The time between the development of symptoms and a diagnosis can be the difference between life and death. When the cancer is detected before it spreads beyond the ovaries, nine out of ten patients survive at least five years. Unfortunately, fewer than one in five cases is caught that early. The five-year survival rate for women whose ovarian cancer isn’t detected until the advanced stages is only 30 percent.

It’s the most lethal of the gynecologic cancers, yet ovarian cancer doesn’t have the hold on most women’s health consciousness that breast cancer does—nor does it have the public awareness and funding. In 2004 (the latest year for which statistics are available), ovarian cancer research received one-fifth of the funding granted to breast cancer and a third of the allotment made to prostate cancer by the National Cancer Institute.

“Most women aren’t aware of any of this until they find out they have it,” says Kleinbaum, a controller at the Minneapolis Jewish Federation and a MOCA board member whose own diagnosis was the beginning of a personal education. “I’ve taught myself so much about this disease,” she jokes, “my doctor calls me ‘Dr. Kleinbaum.’ ”

In September 1999, six of these reluctant experts found each other through a support-group newsletter and gathered for dinner at the Good Earth restaurant in Edina.
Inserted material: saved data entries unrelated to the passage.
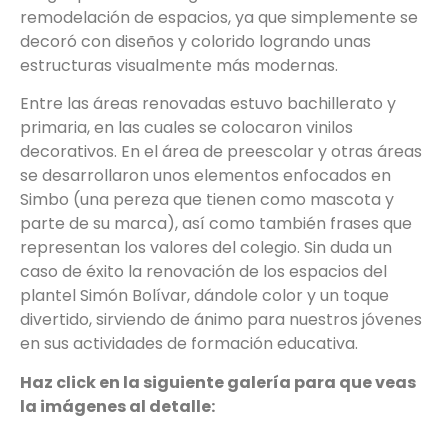
remodelación de espacios, ya que simplemente se
decoró con diseños y colorido logrando unas
estructuras visualmente más modernas.
Entre las áreas renovadas estuvo bachillerato y
primaria, en las cuales se colocaron vinilos
decorativos. En el área de preescolar y otras áreas
se desarrollaron unos elementos enfocados en
Simbo (una pereza que tienen como mascota y
parte de su marca), así como también frases que
representan los valores del colegio. Sin duda un
caso de éxito la renovación de los espacios del
plantel Simón Bolívar, dándole color y un toque
divertido, sirviendo de ánimo para nuestros jóvenes
en sus actividades de formación educativa.
Haz click en la siguiente galería para que veas
la imágenes al detalle:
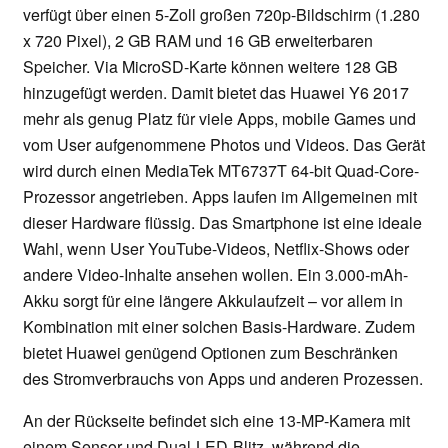
verfügt über einen 5-Zoll großen 720p-Bildschirm (1.280
x 720 Pixel), 2 GB RAM und 16 GB erweiterbaren
Speicher. Via MicroSD-Karte können weitere 128 GB
hinzugefügt werden. Damit bietet das Huawei Y6 2017
mehr als genug Platz für viele Apps, mobile Games und
vom User aufgenommene Photos und Videos. Das Gerät
wird durch einen MediaTek MT6737T 64-bit Quad-Core-
Prozessor angetrieben. Apps laufen im Allgemeinen mit
dieser Hardware flüssig. Das Smartphone ist eine ideale
Wahl, wenn User YouTube-Videos, Netflix-Shows oder
andere Video-Inhalte ansehen wollen. Ein 3.000-mAh-
Akku sorgt für eine längere Akkulaufzeit – vor allem in
Kombination mit einer solchen Basis-Hardware. Zudem
bietet Huawei genügend Optionen zum Beschränken
des Stromverbrauchs von Apps und anderen Prozessen.
An der Rückseite befindet sich eine 13-MP-Kamera mit
einem Sensor und Dual-LED-Blitz, während die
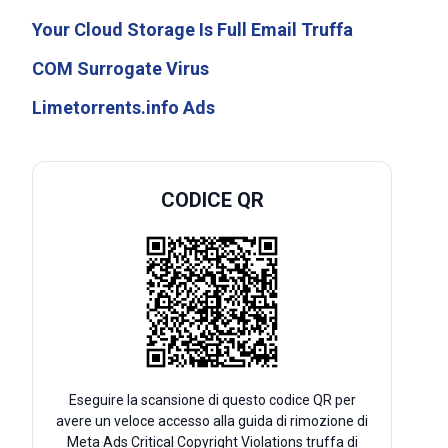
Your Cloud Storage Is Full Email Truffa
COM Surrogate Virus
Limetorrents.info Ads
CODICE QR
Eseguire la scansione di questo codice QR per
avere un veloce accesso alla guida di rimozione di
Meta Ads Critical Copyright Violations truffa di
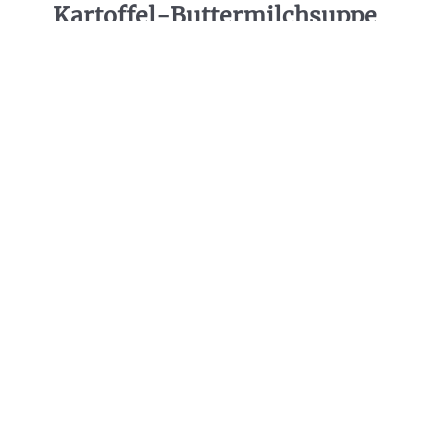
Kartoffel-Buttermilchsuppe
mit Brathering
ZUBEREITUNGSZEIT:
30 MIN.
PORTIONEN:
2 PORTIONEN
SCHWIERIGKEITSGRAD:
LEICHT
ERNÄHRUNG:
PRO PORTION
kcal
KJ
fat
741
3085
33g
carbs
protein
62g
43g
TEILE DIESES REZEPT:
They discussed the idea of sharing their hard-earned knowledge with other women and raising public awareness along with new money for research. By the following January, they had incorporated. And in September 2000, they held their first benefit, a walk/run race that vowed “silent no more.’’

 “I volunteered to be treasurer—because there was no money,” recalls Susan Kushner, another board member. The group had hoped the benefit would draw about 400 participants, but twice that number showed up, many tossing envelopes containing cash and checks into Kushner’s lap. When she opened the envelopes later that day, she was shocked to discover more than $50,000 in donations. “I thought, ‘Oh, no, this is going to be the weekend we get robbed,’ but, fortunately, we found a good hiding place and were able to keep it safe until we could get it to the bank Monday morning,” she says. Of the alliance’s development, she adds, “A lot of the things we did were kind of dumb, but we didn’t know any better. We were just a bunch of housewives with ovarian cancer.”